### WHAT THIS TASK INVOLVES
Each line from the beginning of the entries below through the line that includes "staining of cervical" must be returned exactly as given.
Content starts
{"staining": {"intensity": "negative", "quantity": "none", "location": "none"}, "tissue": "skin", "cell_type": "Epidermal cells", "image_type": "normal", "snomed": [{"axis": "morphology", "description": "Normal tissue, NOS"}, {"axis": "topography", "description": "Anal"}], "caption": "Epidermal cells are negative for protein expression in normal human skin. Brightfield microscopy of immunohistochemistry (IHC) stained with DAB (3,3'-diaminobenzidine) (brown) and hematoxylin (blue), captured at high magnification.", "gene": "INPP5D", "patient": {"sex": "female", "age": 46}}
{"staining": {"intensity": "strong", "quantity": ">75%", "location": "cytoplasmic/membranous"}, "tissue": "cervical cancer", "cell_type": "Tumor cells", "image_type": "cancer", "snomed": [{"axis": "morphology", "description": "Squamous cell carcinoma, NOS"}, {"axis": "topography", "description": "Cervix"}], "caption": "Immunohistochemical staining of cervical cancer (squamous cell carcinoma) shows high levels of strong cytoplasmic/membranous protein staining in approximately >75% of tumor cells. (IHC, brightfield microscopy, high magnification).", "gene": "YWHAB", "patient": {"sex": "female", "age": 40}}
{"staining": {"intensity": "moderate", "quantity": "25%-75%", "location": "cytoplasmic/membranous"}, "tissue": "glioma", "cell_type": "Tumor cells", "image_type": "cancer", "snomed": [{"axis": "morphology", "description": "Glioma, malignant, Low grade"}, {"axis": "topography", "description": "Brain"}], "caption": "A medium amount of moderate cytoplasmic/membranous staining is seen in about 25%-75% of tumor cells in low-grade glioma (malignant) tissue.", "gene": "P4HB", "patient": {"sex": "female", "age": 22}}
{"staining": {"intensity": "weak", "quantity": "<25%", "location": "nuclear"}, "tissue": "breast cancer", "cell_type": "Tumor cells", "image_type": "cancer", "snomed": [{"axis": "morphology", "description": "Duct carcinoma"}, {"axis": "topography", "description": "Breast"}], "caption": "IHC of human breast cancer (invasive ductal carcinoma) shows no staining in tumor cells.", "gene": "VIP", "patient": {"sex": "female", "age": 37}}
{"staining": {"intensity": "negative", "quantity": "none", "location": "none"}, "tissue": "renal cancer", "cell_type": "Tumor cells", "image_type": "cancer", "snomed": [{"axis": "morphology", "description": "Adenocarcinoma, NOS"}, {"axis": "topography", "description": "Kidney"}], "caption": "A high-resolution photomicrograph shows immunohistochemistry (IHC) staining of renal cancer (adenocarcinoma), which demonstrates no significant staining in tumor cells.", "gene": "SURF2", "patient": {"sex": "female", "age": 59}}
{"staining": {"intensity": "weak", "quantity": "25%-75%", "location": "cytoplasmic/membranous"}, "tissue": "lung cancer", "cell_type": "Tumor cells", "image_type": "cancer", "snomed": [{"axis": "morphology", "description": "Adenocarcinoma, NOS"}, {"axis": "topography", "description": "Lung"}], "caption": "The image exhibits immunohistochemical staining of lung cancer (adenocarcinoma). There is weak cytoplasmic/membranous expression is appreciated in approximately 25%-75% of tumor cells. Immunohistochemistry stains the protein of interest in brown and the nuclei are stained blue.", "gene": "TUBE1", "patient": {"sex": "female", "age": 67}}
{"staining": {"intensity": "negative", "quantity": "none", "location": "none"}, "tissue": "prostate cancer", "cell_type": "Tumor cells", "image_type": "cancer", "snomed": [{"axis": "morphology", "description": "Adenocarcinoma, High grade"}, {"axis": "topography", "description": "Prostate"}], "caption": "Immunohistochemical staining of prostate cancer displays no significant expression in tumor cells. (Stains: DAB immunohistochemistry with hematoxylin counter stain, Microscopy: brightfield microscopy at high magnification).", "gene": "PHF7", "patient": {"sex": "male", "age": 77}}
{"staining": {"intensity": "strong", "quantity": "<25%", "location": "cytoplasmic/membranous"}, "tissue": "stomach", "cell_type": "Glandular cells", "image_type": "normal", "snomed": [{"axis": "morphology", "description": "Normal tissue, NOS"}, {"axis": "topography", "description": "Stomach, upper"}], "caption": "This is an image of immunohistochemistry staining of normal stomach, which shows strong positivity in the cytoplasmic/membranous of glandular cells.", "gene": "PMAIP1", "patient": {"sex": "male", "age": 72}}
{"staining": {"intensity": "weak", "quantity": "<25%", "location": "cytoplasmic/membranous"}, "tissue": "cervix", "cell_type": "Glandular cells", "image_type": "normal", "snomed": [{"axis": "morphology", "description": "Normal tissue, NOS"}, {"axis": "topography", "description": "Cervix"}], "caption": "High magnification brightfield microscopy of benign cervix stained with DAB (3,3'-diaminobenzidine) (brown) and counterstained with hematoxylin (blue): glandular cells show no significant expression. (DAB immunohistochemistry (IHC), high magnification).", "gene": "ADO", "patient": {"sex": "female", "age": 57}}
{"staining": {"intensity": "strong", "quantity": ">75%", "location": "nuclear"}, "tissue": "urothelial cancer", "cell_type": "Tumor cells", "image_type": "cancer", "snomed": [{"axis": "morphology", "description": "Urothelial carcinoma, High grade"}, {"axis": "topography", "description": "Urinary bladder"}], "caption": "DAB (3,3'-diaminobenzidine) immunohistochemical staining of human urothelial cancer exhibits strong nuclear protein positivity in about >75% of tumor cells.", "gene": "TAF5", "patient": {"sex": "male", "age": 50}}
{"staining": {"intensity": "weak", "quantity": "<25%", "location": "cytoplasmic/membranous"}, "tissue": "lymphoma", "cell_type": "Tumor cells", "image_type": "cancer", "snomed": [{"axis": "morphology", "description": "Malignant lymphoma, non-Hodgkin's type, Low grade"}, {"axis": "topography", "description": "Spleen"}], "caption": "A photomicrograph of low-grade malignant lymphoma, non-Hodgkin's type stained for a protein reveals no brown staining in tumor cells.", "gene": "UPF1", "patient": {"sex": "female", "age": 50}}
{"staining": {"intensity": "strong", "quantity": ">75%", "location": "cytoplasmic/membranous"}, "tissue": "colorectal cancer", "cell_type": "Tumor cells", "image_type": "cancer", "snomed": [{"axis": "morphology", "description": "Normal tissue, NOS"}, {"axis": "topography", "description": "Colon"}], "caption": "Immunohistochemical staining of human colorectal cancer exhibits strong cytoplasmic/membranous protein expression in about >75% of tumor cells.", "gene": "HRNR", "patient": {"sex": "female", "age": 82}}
Content ends
### SOLVED EXERCISE
{"staining": {"intensity": "negative", "quantity": "none", "location": "none"}, "tissue": "skin", "cell_type": "Epidermal cells", "image_type": "normal", "snomed": [{"axis": "morphology", "description": "Normal tissue, NOS"}, {"axis": "topography", "description": "Anal"}], "caption": "Epidermal cells are negative for protein expression in normal human skin. Brightfield microscopy of immunohistochemistry (IHC) stained with DAB (3,3'-diaminobenzidine) (brown) and hematoxylin (blue), captured at high magnification.", "gene": "INPP5D", "patient": {"sex": "female", "age": 46}}
{"staining": {"intensity": "strong", "quantity": ">75%", "location": "cytoplasmic/membranous"}, "tissue": "cervical cancer", "cell_type": "Tumor cells", "image_type": "cancer", "snomed": [{"axis": "morphology", "description": "Squamous cell carcinoma, NOS"}, {"axis": "topography", "description": "Cervix"}], "caption": "Immunohistochemical staining of cervical cancer (squamous cell carcinoma) shows high levels of strong cytoplasmic/membranous protein staining in approximately >75% of tumor cells. (IHC, brightfield microscopy, high magnification).", "gene": "YWHAB", "patient": {"sex": "female", "age": 40}}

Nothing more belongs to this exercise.